Passava pouco das 8h da manhã desta quinta-feira (4) quando os portões da prefeitura de Cajamar, na Grande São Paulo, foram abertos - não pelos funcionários, mas, na marra, por cerca de 200 manifestantes.
Os moradores da Ocupação dos Queixadas, onde vivem 105 famílias, ocuparam a sede do governo municipal por toda a manhã, exigindo uma reunião com o prefeito Danilo Joan (PSD) e uma alternativa ao despejo iminente.
Determinada por decisão liminar (sem análise completa do mérito), a reintegração de posse poderá acontecer a partir de 8 de dezembro. A ordem judicial acata o pedido feito pelos irmãos Vera e Aguinaldo Zanotti, que afirmam ser proprietários da área.
:: Juíza determina despejo de 105 famílias que vivem na Ocupação dos Queixadas em Cajamar (SP) ::
A data de 8 de dezembro não foi escolhida à toa pela juíza Gina Fonseca Corrêa, da 1ª Vara Cível da Comarca de Cajamar. É exatamente um dia depois do fim do período estabelecido em decisão do Supremo Tribunal Federal (STF) em que, por conta da pandemia, estão proibidas remoções forçadas.
"As famílias agora pressionam o poder público para ingressar no processo, para se manifestar no sentido de fazer a regularização fundiária no local ou de reassentar essas famílias em outro local, mas que garanta a dignidade da moradia", explica o advogado Valdemir Soares, ao acompanhar a manifestação.
"O povo na rua, Danilo a culpa é sua"
O prefeito Danilo Joan, no entanto, não apareceu. Ao final da manhã, uma comissão composta por moradores dos Queixadas e advogados do movimento Luta Popular foi recebida pelos secretários de Mobilidade e Desenvolvimento Urbano, Leandro Arantes; e de Justiça, Carlos Alexandre Guio. O comandante Cássio, da Guarda Civil Metropolitana (GCM), também participou.
"Resolvemos desocupar a prefeitura porque tiramos três encaminhamentos da reunião, todos a serem realizados na próxima semana", explicou Vanessa, moradora dos Queixadas. "Os passos seguintes da nossa luta serão decididos de acordo com o que acontecer nos próximos dias", informou.
De acordo com Vanessa, a prefeitura de Cajamar se comprometeu a intermediar uma possível negociação entre os ocupantes, a família que se reivindica proprietária do terreno, o Ministério Público e a Defensoria Pública.
Além disso, o movimento Luta Popular ficou de apresentar mapas da cidade com possíveis áreas alternativas para as famílias se realocarem. "E a prefeitura vai fazer o recadastramento de todas as famílias para, no último caso, ganharmos um bolsa aluguel ", elencou Vanessa.
Segundo o comando da GCM, a reunião da próxima semana contará com a presença de secretários e do prefeito. Desde que a comunidade dos Queixadas surgiu, em 2019, seus moradores nunca conseguiram sentar em mesa de negociação com Danilo Joan.
Enquanto a prefeitura de Cajamar esteve ocupada, a GCM impediu, com o uso de escudos e em certo momento com a presença de um pastor alemão, que manifestantes se aproximassem da área em que fica o gabinete do prefeito.

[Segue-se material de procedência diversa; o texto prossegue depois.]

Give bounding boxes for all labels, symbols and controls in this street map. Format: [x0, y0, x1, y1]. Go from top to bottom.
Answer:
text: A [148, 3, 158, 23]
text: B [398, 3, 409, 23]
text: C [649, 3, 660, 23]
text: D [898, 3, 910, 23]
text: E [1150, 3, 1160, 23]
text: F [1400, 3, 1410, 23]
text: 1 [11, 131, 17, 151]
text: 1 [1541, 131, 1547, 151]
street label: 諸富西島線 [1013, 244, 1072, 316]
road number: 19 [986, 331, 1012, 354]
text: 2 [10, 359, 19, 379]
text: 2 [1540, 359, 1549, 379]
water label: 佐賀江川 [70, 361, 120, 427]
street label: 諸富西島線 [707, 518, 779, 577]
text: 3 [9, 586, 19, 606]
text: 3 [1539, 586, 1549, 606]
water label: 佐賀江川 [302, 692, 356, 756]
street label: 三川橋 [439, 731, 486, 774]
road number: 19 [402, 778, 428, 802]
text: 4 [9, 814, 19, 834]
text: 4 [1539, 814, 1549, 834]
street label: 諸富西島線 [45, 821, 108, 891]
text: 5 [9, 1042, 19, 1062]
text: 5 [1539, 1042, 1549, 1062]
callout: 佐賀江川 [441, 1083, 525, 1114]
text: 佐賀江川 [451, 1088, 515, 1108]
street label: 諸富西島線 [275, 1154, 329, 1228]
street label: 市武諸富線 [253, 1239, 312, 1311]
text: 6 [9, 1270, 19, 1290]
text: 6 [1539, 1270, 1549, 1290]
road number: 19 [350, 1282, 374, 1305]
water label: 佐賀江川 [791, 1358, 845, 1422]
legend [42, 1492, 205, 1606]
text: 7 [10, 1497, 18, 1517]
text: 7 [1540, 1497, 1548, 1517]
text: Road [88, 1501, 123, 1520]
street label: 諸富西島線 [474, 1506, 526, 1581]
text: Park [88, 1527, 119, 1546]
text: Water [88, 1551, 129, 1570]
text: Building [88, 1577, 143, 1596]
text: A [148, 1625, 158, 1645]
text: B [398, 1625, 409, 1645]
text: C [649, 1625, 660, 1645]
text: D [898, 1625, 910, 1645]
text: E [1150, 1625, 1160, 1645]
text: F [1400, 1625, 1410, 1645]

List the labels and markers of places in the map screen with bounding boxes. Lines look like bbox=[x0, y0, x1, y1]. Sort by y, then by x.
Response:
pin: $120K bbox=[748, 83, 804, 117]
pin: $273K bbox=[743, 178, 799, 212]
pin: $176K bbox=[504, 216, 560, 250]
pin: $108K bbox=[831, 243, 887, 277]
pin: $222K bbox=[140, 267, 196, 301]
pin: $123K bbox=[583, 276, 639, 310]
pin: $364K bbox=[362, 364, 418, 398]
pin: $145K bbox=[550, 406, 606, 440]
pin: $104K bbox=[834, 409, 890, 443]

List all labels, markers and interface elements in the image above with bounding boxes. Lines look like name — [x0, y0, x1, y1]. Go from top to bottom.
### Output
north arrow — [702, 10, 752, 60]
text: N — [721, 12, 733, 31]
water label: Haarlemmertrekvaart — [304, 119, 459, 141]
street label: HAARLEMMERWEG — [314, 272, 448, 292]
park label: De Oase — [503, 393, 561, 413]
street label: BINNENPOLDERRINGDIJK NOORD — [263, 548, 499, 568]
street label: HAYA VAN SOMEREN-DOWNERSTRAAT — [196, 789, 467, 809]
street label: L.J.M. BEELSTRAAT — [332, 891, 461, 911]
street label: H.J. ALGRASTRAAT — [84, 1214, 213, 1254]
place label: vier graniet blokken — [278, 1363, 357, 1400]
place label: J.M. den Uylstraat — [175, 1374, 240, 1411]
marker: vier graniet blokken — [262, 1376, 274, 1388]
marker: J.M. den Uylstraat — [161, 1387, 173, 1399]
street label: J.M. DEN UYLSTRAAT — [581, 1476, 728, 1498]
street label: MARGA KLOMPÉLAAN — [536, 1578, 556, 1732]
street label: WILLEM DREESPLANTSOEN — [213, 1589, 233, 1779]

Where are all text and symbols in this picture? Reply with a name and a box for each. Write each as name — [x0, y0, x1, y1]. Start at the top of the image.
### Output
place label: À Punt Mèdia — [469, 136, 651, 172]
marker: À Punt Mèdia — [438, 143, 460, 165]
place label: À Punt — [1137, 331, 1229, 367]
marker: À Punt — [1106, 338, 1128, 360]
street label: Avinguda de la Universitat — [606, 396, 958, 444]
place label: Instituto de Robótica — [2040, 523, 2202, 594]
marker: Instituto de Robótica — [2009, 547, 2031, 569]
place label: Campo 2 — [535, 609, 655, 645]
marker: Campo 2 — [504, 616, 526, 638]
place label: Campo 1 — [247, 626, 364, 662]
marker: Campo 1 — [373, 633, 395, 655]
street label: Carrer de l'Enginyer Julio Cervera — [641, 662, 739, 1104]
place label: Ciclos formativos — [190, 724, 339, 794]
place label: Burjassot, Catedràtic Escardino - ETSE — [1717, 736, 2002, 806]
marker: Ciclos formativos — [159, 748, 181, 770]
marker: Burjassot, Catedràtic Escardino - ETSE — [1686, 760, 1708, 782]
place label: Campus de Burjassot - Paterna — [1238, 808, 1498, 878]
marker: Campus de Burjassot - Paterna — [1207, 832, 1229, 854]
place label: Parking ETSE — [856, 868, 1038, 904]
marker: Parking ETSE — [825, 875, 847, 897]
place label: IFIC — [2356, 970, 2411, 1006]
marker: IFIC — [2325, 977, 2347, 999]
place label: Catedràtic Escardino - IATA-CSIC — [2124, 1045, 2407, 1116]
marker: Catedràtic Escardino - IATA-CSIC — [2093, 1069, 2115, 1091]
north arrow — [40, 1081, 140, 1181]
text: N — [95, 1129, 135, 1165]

Apesar da presença de crianças e idosos, a Guarda também impossibilitou o acesso aos banheiros.
"Onde a gente vai passar o Natal?"
Para Maria Zélia do Nascimento, uma senhora que segurava o neto no colo, Danilo Joan "está se escondendo": "Mas na hora de querer ganhar ele foi lá pedir voto para a gente. Só que agora ele simplesmente ignora os pobres. Pobre para ele não existe".
Sua vizinha, com quem compartilha também o nome de Maria, questionou em voz alta "onde a gente vai passar o natal se a gente for despejado?", ao que responderam duas mulheres ao mesmo tempo: "debaixo da ponte". "Ou então", sorriu uma delas, "aqui mesmo, acampadas na prefeitura".
Além da decisão do Supremo contra remoções, está em vigor a Lei 827/2020, que também suspende despejos durante pandemia, e que vigora até o dia 31 de dezembro. "Isso também está sendo argumentado via Poder Judiciário", expõe o advogado Valdemir Soares, ao ponderar que a extensão em alguns dias do prazo de despejo "não garante o direito à moradia".
Para Soares, por conta do término da validade das proibições de remoções forçadas, a tendência da volta do recesso do judiciário no início de 2022, "é a gente ter uma avalanche de despejos".
:: Pandemia de desocupações forçadas ::
"A pandemia não terminou. E depois da pandemia, os reflexos do desemprego e da fome vão continuar por um bom tempo", avalia o advogado, para quem "o judiciário precisa ser sensível a essa questão".
"É... ou a gente luta ou a gente vai passar o natal na rua", resumiu Maria.